Saved data entries:
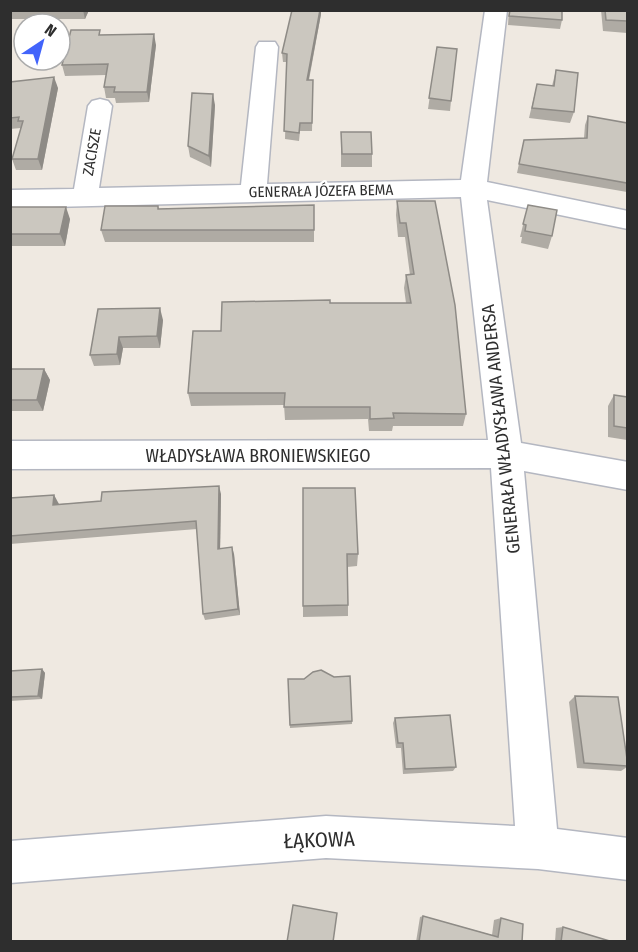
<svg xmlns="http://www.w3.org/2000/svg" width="638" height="952" font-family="'Fira Sans Condensed',sans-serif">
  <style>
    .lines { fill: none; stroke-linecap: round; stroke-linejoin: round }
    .minor-casing { stroke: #b4b7c1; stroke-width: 3 }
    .minor { fill: #fff; fill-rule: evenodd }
    .wall { fill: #afaba4 }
    .shaded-wall { fill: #8e8b86 }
    .building { fill: #cbc7bf; stroke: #8e8b86; stroke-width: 1.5 }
    .labels { text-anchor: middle; stroke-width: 4.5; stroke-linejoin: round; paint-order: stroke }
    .far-street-label { font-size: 15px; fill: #2e2e2e; stroke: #fff }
    .street-label { font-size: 18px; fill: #2e2e2e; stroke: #fff }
    .near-street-label { font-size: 21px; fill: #2e2e2e; stroke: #fff }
  </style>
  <rect width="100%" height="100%" fill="#efe9e1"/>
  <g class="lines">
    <!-- minor casing -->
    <g class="minor-casing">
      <path id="minor" d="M485 10H507L487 182 628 211V229L487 200 521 443 628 462V490L524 471 557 829 628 838V880L538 869 326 858 10 883V841L326 816 515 826 491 468 10 469V441L488 440 461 197 10 208V190L74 189 88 106 92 101 100 99 108 101 112 106 99 188 241 185 256 47 259 42H275L278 47 267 184 461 180Z"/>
    </g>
    <!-- minor -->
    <use href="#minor" class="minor"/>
  </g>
  <!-- wall -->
  <g class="wall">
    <path d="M10 10H89L85 19H10Z"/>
    <path d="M509 10H562V20L560 29 508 25Z"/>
    <path d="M601 10H627V33L603 31Z"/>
    <path d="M321 14 309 80H313L312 131H300L299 141 285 139 287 62H283L282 53Z"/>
    <path d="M101 35 156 45 149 102 116 103 115 98H106L104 87 106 75 65 76 62 65Z"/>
    <path d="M437 47 451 101 450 111 428 109Z"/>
    <path d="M556 70 574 112 570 123 529 118 537 84 552 86Z"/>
    <path d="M10 82 58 88 42 170H16L12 159 21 128 10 129Z"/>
    <path d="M215 105 211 167 190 157 188 146Z"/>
    <path d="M588 116 627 123V195V192L517 173 524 140 584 138 585 125Z"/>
    <path d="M341 132 372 154V167H341Z"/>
    <path d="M397 201H435L466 414 463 426H393L392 431H369L368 419 285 420 284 405 191 406 188 393 221 331 330 303H406L404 288 406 275H410L405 237H398L396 215Z"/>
    <path d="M314 205V242H105L101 230 158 206 159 209Z"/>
    <path d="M528 205 552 236 548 249 521 243 522 237H520Z"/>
    <path d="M10 207 70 219 65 246H10Z"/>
    <path d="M98 309 163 320 160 348H123L120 365 94 366 90 355Z"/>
    <path d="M10 369H44L50 380 43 411H10Z"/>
    <path d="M614 395 627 397V440L608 437V406Z"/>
    <path d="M303 488 358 554 357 566 347 567 348 605V616L303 617Z"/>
    <path d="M221 494 220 548 234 554 240 615 205 620 203 614 197 529 10 544V498L54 495 58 504Z"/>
    <path d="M42 669 45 673 42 699 10 701V671Z"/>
    <path d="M288 679H304L352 721V724L290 728Z"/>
    <path d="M575 696 627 759V767L621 771 577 768 569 702Z"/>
    <path d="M395 718 456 767 453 771 403 774 401 748H396L393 723Z"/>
    <path d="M423 916 492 935 494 920 501 918 522 942H416L420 917Z"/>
    <path d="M563 927 613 942H555L556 928Z"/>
  </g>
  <!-- shaded-wall -->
  <g class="shaded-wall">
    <path d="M83 10H89L85 19Z"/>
    <path d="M320 10H321V14L307 88V80Z"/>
    <path d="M154 34 156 45 149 102 147 92Z"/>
    <path d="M54 77 58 88 42 170 38 159Z"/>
    <path d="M213 94 215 105 211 167 209 156Z"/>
    <path d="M66 207 70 219 65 246 60 234Z"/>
    <path d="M160 308 163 320 160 348 157 336Z"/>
    <path d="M119 337 123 348 120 365 117 354Z"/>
    <path d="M44 369 50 380 43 411 37 400Z"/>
    <path d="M219 486 221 494 220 556 218 549Z"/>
    <path d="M54 495 59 504 58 513 53 505Z"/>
    <path d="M232 547 234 554 240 615 238 609Z"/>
    <path d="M42 669 45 673 42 699 38 696Z"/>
  </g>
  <!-- building -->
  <g class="building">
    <path d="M292 10H320L307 80H313L312 123H300L299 133 284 131 287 54 282 53Z"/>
    <path d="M510 10H562V20L509 16Z"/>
    <path d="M605 10H627V21L606 20Z"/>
    <path d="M71 30H100L99 35 154 34 147 92H114L115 87H104L108 64 62 65Z"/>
    <path d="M437 47 457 49 451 101 429 98Z"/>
    <path d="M556 70 578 73 574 112 532 108 537 84 554 86Z"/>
    <path d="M54 77 38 159H12L23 121H18L19 117 10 118V82Z"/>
    <path d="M192 93 213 94 209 156 188 146Z"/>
    <path d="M588 116 627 123V183L519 164 524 140 587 138Z"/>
    <path d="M341 132H371L372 154H342Z"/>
    <path d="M397 201H435L455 305 466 414 393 413 394 418 370 419V407H284L285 393H188L193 331H221L222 302 330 300V303H411L406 275 414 274 406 223H400Z"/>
    <path d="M314 205V230H101L105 206H158V209Z"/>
    <path d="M528 205 557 210 552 236 525 231 526 225 523 224Z"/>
    <path d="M10 207H66L60 234H10Z"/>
    <path d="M160 308 157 336 119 337 117 354 90 355 98 309Z"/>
    <path d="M10 369H44L37 400H10Z"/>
    <path d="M614 395 627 397V428L614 426Z"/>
    <path d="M219 486 218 549 232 547 238 609 203 614 196 521 10 536V498L54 495 53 505 101 501 102 492Z"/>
    <path d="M303 488H355L358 554H347L348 605 303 606Z"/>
    <path d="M42 669 38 696 10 697V671Z"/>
    <path d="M321 670 334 677 350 676 352 721 290 725 288 679H304L313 672Z"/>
    <path d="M575 696 618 697 627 759V766L584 763Z"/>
    <path d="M450 715 456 767 405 769 403 743H398L395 718Z"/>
    <path d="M293 905 337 913 333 942H287Z"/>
    <path d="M423 916 498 937 501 918 523 924 522 942H419Z"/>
    <path d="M563 927 613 942H561Z"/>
  </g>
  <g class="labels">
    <!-- far-street labels -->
    <g class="far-street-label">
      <text transform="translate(92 152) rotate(-80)" y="5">ZACISZE</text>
      <text transform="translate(321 191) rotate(-1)" y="5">GENERAŁA JÓZEFA BEMA</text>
    </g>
    <!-- street labels -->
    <g class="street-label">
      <text transform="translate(501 429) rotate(-96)" y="6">GENERAŁA WŁADYSŁAWA ANDERSA</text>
      <text x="258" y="462">WŁADYSŁAWA BRONIEWSKIEGO</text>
    </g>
    <!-- near-street labels -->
    <g class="near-street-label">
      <text transform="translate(319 840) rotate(-2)" y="7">ŁĄKOWA</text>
    </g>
  </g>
  <!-- border -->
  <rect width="638" height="952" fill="none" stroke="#2e2e2e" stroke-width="24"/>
  <!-- north arrow -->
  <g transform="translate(42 42) rotate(36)"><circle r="28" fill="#ffffff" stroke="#ababab" stroke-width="1.5"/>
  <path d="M0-4.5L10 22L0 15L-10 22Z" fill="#4264fb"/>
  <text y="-9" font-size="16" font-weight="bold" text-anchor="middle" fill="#2e2e2e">N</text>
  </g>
</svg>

**EXERCISE**
From the entries above, write out every line without a single change, skipping the images.

**ANSWER FOR THIS EXERCISE**
<svg xmlns="http://www.w3.org/2000/svg" width="638" height="952" font-family="'Fira Sans Condensed',sans-serif">
  <style>
    .lines { fill: none; stroke-linecap: round; stroke-linejoin: round }
    .minor-casing { stroke: #b4b7c1; stroke-width: 3 }
    .minor { fill: #fff; fill-rule: evenodd }
    .wall { fill: #afaba4 }
    .shaded-wall { fill: #8e8b86 }
    .building { fill: #cbc7bf; stroke: #8e8b86; stroke-width: 1.5 }
    .labels { text-anchor: middle; stroke-width: 4.5; stroke-linejoin: round; paint-order: stroke }
    .far-street-label { font-size: 15px; fill: #2e2e2e; stroke: #fff }
    .street-label { font-size: 18px; fill: #2e2e2e; stroke: #fff }
    .near-street-label { font-size: 21px; fill: #2e2e2e; stroke: #fff }
  </style>
  <rect width="100%" height="100%" fill="#efe9e1"/>
  <g class="lines">
    <!-- minor casing -->
    <g class="minor-casing">
      <path id="minor" d="M485 10H507L487 182 628 211V229L487 200 521 443 628 462V490L524 471 557 829 628 838V880L538 869 326 858 10 883V841L326 816 515 826 491 468 10 469V441L488 440 461 197 10 208V190L74 189 88 106 92 101 100 99 108 101 112 106 99 188 241 185 256 47 259 42H275L278 47 267 184 461 180Z"/>
    </g>
    <!-- minor -->
    <use href="#minor" class="minor"/>
  </g>
  <!-- wall -->
  <g class="wall">
    <path d="M10 10H89L85 19H10Z"/>
    <path d="M509 10H562V20L560 29 508 25Z"/>
    <path d="M601 10H627V33L603 31Z"/>
    <path d="M321 14 309 80H313L312 131H300L299 141 285 139 287 62H283L282 53Z"/>
    <path d="M101 35 156 45 149 102 116 103 115 98H106L104 87 106 75 65 76 62 65Z"/>
    <path d="M437 47 451 101 450 111 428 109Z"/>
    <path d="M556 70 574 112 570 123 529 118 537 84 552 86Z"/>
    <path d="M10 82 58 88 42 170H16L12 159 21 128 10 129Z"/>
    <path d="M215 105 211 167 190 157 188 146Z"/>
    <path d="M588 116 627 123V195V192L517 173 524 140 584 138 585 125Z"/>
    <path d="M341 132 372 154V167H341Z"/>
    <path d="M397 201H435L466 414 463 426H393L392 431H369L368 419 285 420 284 405 191 406 188 393 221 331 330 303H406L404 288 406 275H410L405 237H398L396 215Z"/>
    <path d="M314 205V242H105L101 230 158 206 159 209Z"/>
    <path d="M528 205 552 236 548 249 521 243 522 237H520Z"/>
    <path d="M10 207 70 219 65 246H10Z"/>
    <path d="M98 309 163 320 160 348H123L120 365 94 366 90 355Z"/>
    <path d="M10 369H44L50 380 43 411H10Z"/>
    <path d="M614 395 627 397V440L608 437V406Z"/>
    <path d="M303 488 358 554 357 566 347 567 348 605V616L303 617Z"/>
    <path d="M221 494 220 548 234 554 240 615 205 620 203 614 197 529 10 544V498L54 495 58 504Z"/>
    <path d="M42 669 45 673 42 699 10 701V671Z"/>
    <path d="M288 679H304L352 721V724L290 728Z"/>
    <path d="M575 696 627 759V767L621 771 577 768 569 702Z"/>
    <path d="M395 718 456 767 453 771 403 774 401 748H396L393 723Z"/>
    <path d="M423 916 492 935 494 920 501 918 522 942H416L420 917Z"/>
    <path d="M563 927 613 942H555L556 928Z"/>
  </g>
  <!-- shaded-wall -->
  <g class="shaded-wall">
    <path d="M83 10H89L85 19Z"/>
    <path d="M320 10H321V14L307 88V80Z"/>
    <path d="M154 34 156 45 149 102 147 92Z"/>
    <path d="M54 77 58 88 42 170 38 159Z"/>
    <path d="M213 94 215 105 211 167 209 156Z"/>
    <path d="M66 207 70 219 65 246 60 234Z"/>
    <path d="M160 308 163 320 160 348 157 336Z"/>
    <path d="M119 337 123 348 120 365 117 354Z"/>
    <path d="M44 369 50 380 43 411 37 400Z"/>
    <path d="M219 486 221 494 220 556 218 549Z"/>
    <path d="M54 495 59 504 58 513 53 505Z"/>
    <path d="M232 547 234 554 240 615 238 609Z"/>
    <path d="M42 669 45 673 42 699 38 696Z"/>
  </g>
  <!-- building -->
  <g class="building">
    <path d="M292 10H320L307 80H313L312 123H300L299 133 284 131 287 54 282 53Z"/>
    <path d="M510 10H562V20L509 16Z"/>
    <path d="M605 10H627V21L606 20Z"/>
    <path d="M71 30H100L99 35 154 34 147 92H114L115 87H104L108 64 62 65Z"/>
    <path d="M437 47 457 49 451 101 429 98Z"/>
    <path d="M556 70 578 73 574 112 532 108 537 84 554 86Z"/>
    <path d="M54 77 38 159H12L23 121H18L19 117 10 118V82Z"/>
    <path d="M192 93 213 94 209 156 188 146Z"/>
    <path d="M588 116 627 123V183L519 164 524 140 587 138Z"/>
    <path d="M341 132H371L372 154H342Z"/>
    <path d="M397 201H435L455 305 466 414 393 413 394 418 370 419V407H284L285 393H188L193 331H221L222 302 330 300V303H411L406 275 414 274 406 223H400Z"/>
    <path d="M314 205V230H101L105 206H158V209Z"/>
    <path d="M528 205 557 210 552 236 525 231 526 225 523 224Z"/>
    <path d="M10 207H66L60 234H10Z"/>
    <path d="M160 308 157 336 119 337 117 354 90 355 98 309Z"/>
    <path d="M10 369H44L37 400H10Z"/>
    <path d="M614 395 627 397V428L614 426Z"/>
    <path d="M219 486 218 549 232 547 238 609 203 614 196 521 10 536V498L54 495 53 505 101 501 102 492Z"/>
    <path d="M303 488H355L358 554H347L348 605 303 606Z"/>
    <path d="M42 669 38 696 10 697V671Z"/>
    <path d="M321 670 334 677 350 676 352 721 290 725 288 679H304L313 672Z"/>
    <path d="M575 696 618 697 627 759V766L584 763Z"/>
    <path d="M450 715 456 767 405 769 403 743H398L395 718Z"/>
    <path d="M293 905 337 913 333 942H287Z"/>
    <path d="M423 916 498 937 501 918 523 924 522 942H419Z"/>
    <path d="M563 927 613 942H561Z"/>
  </g>
  <g class="labels">
    <!-- far-street labels -->
    <g class="far-street-label">
      <text transform="translate(92 152) rotate(-80)" y="5">ZACISZE</text>
      <text transform="translate(321 191) rotate(-1)" y="5">GENERAŁA JÓZEFA BEMA</text>
    </g>
    <!-- street labels -->
    <g class="street-label">
      <text transform="translate(501 429) rotate(-96)" y="6">GENERAŁA WŁADYSŁAWA ANDERSA</text>
      <text x="258" y="462">WŁADYSŁAWA BRONIEWSKIEGO</text>
    </g>
    <!-- near-street labels -->
    <g class="near-street-label">
      <text transform="translate(319 840) rotate(-2)" y="7">ŁĄKOWA</text>
    </g>
  </g>
  <!-- border -->
  <rect width="638" height="952" fill="none" stroke="#2e2e2e" stroke-width="24"/>
  <!-- north arrow -->
  <g transform="translate(42 42) rotate(36)"><circle r="28" fill="#ffffff" stroke="#ababab" stroke-width="1.5"/>
  <path d="M0-4.5L10 22L0 15L-10 22Z" fill="#4264fb"/>
  <text y="-9" font-size="16" font-weight="bold" text-anchor="middle" fill="#2e2e2e">N</text>
  </g>
</svg>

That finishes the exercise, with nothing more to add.